Un altro soldato le raccontò di come Elston si fosse preso cura di un soldato ferito. «Joe è stato colpito da un proiettile alla gamba che ha segnato la fine della sua carriera militare. Il maggiore si è mantenuto in contatto con lui e l’ha aiutato a sbrigare tutte le pratiche per la Tricare. Joe aveva cominciato a rovinarsi con la droga, ma il maggiore lo ha aiutato a uscirne. Di tanto in tanto continua a fargli visita; Joe non ha famiglia e così ha deciso di rimanere in Italia. Credo per non allontanarsi troppo dalla truppa».
Holly lo capiva.
Anche suo padre avrebbe voluto ritirarsi in un paesino sulle colline toscane per andare a Camp Darby ogni settimana e approfittare della sua condizione di veterano per acquistare prodotti e benzina tax-free, finché il primo ictus non mise prematuramente fine al suo servizio militare. «Hai il suo indirizzo? Mi piacerebbe parlargli».

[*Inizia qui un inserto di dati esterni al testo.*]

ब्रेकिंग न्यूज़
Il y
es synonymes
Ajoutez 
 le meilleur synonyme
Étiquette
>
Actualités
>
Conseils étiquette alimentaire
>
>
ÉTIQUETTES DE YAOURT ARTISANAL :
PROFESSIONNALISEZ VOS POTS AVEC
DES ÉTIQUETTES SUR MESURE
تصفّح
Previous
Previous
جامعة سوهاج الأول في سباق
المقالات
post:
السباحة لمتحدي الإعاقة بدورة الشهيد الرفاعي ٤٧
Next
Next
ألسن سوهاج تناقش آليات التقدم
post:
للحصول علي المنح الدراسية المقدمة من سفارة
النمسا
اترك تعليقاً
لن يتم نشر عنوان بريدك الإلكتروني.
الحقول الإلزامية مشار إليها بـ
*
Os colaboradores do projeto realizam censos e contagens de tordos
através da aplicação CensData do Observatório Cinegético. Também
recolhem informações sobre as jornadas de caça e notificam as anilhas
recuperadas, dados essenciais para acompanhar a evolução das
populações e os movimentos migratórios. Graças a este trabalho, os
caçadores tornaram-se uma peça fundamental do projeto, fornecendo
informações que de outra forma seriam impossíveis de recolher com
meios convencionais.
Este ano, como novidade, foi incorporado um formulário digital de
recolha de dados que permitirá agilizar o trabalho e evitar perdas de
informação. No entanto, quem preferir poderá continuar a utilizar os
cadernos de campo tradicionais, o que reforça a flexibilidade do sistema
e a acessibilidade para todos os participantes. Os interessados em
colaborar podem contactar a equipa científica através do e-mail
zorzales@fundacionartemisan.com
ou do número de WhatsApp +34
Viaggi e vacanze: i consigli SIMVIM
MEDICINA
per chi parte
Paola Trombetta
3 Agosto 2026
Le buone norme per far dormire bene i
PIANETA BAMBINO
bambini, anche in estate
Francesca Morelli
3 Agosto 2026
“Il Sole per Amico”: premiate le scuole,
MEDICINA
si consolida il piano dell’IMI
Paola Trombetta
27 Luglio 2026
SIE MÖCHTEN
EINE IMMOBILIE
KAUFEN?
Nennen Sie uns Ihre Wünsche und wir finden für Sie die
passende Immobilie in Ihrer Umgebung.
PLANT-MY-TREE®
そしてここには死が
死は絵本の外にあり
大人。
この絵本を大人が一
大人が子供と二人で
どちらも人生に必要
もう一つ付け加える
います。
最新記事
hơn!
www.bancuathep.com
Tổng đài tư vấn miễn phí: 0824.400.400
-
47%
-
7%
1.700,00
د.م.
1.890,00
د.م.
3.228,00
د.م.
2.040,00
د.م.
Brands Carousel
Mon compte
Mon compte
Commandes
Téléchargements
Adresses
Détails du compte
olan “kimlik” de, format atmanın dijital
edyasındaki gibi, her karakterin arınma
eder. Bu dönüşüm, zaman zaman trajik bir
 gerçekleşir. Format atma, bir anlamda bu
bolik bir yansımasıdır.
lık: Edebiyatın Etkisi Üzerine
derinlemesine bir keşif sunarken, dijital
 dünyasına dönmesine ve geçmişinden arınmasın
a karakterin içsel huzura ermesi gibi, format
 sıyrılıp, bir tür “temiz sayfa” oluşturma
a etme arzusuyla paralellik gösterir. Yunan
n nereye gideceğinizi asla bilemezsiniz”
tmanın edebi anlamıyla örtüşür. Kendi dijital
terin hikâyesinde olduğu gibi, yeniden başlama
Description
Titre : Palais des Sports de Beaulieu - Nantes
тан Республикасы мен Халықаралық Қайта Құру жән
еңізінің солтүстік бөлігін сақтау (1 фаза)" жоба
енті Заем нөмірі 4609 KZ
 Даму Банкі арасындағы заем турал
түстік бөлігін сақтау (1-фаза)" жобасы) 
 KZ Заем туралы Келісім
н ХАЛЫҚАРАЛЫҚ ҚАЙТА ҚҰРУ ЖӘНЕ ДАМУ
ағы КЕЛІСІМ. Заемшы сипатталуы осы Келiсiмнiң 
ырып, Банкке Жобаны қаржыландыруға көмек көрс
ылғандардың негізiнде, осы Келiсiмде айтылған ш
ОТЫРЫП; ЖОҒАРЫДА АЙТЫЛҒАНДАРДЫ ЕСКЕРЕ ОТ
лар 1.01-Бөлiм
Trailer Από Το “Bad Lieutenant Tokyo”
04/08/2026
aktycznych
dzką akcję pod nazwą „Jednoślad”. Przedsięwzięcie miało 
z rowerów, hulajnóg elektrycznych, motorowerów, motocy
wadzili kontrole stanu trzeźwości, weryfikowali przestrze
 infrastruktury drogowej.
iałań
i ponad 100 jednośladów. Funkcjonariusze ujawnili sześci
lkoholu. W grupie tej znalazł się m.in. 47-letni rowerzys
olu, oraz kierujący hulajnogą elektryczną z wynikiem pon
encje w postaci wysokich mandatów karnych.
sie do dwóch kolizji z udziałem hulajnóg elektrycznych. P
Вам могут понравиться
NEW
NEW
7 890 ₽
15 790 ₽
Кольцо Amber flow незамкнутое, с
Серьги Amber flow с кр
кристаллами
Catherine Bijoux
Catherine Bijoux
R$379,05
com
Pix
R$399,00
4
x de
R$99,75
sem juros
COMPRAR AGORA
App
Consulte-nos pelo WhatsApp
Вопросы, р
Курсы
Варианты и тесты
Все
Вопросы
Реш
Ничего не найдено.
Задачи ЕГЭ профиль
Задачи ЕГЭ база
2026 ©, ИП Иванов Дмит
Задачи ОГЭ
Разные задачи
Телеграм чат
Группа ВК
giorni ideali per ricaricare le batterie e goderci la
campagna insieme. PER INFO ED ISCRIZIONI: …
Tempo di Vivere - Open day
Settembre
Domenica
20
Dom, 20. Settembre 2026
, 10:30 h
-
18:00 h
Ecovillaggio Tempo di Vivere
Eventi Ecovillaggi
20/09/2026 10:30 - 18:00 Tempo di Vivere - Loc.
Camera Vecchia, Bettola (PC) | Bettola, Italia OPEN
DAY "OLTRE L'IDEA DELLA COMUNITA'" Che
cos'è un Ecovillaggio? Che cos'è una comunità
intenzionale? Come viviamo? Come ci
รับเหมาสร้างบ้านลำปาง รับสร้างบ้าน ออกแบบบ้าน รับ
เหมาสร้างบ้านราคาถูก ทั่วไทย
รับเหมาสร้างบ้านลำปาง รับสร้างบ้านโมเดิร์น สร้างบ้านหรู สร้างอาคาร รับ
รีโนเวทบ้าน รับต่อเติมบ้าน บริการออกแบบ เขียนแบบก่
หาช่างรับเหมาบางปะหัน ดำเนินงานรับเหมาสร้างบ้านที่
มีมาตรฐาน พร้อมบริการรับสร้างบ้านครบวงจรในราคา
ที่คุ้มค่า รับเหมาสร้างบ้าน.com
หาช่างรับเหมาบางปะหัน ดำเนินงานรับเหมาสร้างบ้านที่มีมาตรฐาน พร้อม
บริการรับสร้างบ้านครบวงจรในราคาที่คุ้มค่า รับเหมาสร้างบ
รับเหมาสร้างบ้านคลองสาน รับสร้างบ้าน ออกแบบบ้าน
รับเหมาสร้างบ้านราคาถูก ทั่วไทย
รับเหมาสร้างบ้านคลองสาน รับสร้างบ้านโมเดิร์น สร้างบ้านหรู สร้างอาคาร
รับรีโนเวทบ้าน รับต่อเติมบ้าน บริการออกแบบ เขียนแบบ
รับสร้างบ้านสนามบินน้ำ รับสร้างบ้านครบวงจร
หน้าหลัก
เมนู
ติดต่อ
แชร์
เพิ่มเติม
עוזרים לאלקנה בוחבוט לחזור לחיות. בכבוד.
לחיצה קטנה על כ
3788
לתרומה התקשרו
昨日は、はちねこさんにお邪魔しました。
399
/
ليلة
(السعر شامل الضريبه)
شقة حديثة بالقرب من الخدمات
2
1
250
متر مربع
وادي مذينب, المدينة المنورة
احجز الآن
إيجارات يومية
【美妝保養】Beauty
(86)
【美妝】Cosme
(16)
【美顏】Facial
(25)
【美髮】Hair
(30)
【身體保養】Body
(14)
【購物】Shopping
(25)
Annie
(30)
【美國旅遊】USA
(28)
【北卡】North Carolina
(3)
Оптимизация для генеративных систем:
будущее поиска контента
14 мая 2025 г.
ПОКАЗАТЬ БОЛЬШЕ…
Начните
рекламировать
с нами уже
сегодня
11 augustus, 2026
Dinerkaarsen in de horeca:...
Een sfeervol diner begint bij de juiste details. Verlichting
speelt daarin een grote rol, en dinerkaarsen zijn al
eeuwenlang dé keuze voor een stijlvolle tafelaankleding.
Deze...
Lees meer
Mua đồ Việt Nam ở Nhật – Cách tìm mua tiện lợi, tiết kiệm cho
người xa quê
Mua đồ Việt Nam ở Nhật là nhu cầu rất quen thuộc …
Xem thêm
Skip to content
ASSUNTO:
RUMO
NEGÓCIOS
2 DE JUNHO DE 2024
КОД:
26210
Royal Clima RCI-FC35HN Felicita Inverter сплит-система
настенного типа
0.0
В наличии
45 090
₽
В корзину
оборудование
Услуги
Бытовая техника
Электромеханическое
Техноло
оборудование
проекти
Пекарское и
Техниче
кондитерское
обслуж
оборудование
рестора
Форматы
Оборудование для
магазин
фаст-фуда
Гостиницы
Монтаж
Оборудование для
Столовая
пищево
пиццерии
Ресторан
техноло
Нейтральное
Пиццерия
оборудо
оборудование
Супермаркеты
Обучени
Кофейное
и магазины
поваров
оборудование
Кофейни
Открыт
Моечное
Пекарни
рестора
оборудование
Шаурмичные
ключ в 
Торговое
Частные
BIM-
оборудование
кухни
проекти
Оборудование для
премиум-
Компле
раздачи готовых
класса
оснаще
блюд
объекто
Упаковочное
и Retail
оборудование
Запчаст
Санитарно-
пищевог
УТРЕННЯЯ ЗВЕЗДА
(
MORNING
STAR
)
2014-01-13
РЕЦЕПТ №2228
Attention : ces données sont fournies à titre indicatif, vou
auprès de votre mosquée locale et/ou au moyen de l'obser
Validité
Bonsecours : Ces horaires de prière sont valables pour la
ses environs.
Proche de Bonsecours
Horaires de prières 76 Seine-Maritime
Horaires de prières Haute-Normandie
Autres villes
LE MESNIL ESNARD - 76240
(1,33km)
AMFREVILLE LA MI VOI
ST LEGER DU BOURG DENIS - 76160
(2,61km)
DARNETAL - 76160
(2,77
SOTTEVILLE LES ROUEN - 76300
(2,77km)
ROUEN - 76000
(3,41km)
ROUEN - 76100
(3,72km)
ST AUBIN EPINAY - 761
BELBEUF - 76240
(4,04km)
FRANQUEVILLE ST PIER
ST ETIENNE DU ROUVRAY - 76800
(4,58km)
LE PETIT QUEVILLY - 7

«Certo, l’ho salvato sul cellulare». Glielo mostrò. «Dalle parti del lago di Como. A Joe piacciono le montagne. Per quanto mi riguarda, ho visto abbastanza montagne da bastarmi per il resto della vita. Mi fanno venire nostalgia del sandbox», aggiunse, usando lo slang militare per parlare del deserto.